Alejo Urdaneta
EL RÍO INMÓVIL EN TUS LÁGRIMAS
(Evocación de Buenos Aires)
Siempre iba a La Costanera, a la hora del almuerzo, y entraba al mismo restaurante. Esa hora muestra al río inmóvil como un lagarto marrón echado con las fauces abiertas, en busca de la luz que el sol imprime a los edificios que bordean la avenida. Después del almuerzo echaba a andar hacia la dársena mientras recordaba un poema de Lugones: “Allá en las dársenas quietas se mecen oscuras goletas soñando un lejano país…” No sabía si era así el poema, pero estaba seguro de la imagen que le hacía recordar el aceitoso río en aquel lugar quieto de turbulencia, pestilente hasta que lo limpiaron un día. Desde el muelle ve los barcos enormes, chorreados de brea, de chimeneas negras y largas como los días de verano, que imaginan viajes interminables a regiones desconocidas. Desconocidas para él en su Buenos Aires querido.
Este hombre solo que pasea al borde del río piensa en poemas que lo han emocionado, música que le ha dejado nostalgias. En pos de un amor perdurable pasan los años y continúa su rutina fluvial, río abajo hasta sentir el olor de los barrios cercanos, tocar con sus sentidos el rumor de lejanía que tiene La Boca.

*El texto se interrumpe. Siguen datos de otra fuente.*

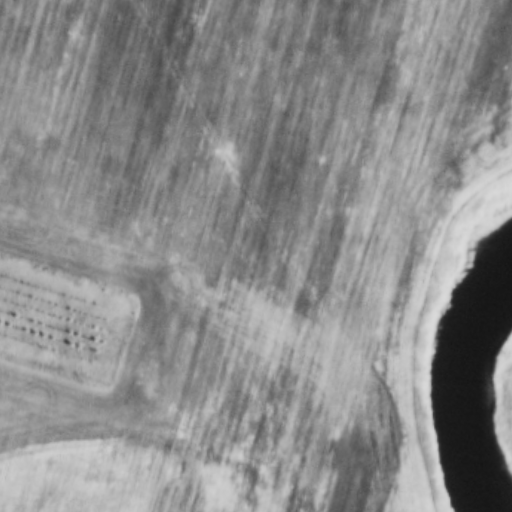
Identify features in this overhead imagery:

Su ciudad, a la que ha querido descubrir, entrar en su secreto, se presentaba altiva, retadora frente a otros lugares que él desconocía. Era una adolescente cautivadora, con una lujuria escondida, no como la que ha visto en revistas de ciudades distantes: El Cairo, París… Su ciudad es seca y retraída, cerrada ante el asedio del amante impertinente, temerosa ante el extraño que desea develar su misterio. Por eso parece altanera. El dolor de la ciudad sale de bandoneones, de cantos tristes que esconden timidez. Observas a la gente de la calle y adviertes sus actitudes prevenidas, con la respuesta irónica como látigo; y si no es así, florece la melancolía de su hablar como un gemido. Y salen del pozo con rígida prestancia, para no admitir ningún abandono y justificar la frágil debilidad como un deber a lo ritual. Sabe que más allá de esta majestad de su manto se abre una enorme vastedad de silencio de dunas y viento, lugares en los que el desierto se agita y el hombre dialoga con la inmensidad.
Los que dicen conocerla, aman de ella su tristeza inconclusa, como una planicie amarilla olorosa a distancia. Aman su melancolía vaga como una pintura sin formas definidas. Aman un pensamiento hecho secreto.
Ya ha llegado a otro espacio del río donde se aprecia bonanza y riqueza. Lugares donde otros han cambiado sus hábitos y tienen lujo para sus almuerzos: Puerto Madero, antes tan popular y descuidado, amado de la gente del futbol, es ahora un lujoso paseo desde donde ve también la dársena quieta con sus oscuras goletas. Pero él no entra en los restaurantes de aquí, que ofrecen el vino de la mejor cosecha, el bife tierno. Aquí no puede llamar al mesero y cantarle una copla popular: “San Juan va borracho; yo también. Así como vamos, vamos bien…” Lo hizo muchas veces en la ciudad vieja, en un cafetín de plato fijo, y el mesero reía y copiaba la copla en sus notas de pedido.
Y no le queda otro destino que volver a La Costanera en la hora de la tarde de verano. El río permanece inmóvil e indiferente, y, como cada día, resuelve sentarse en un banco preguntándose por qué Buenos Aires le daba ganas de llorar.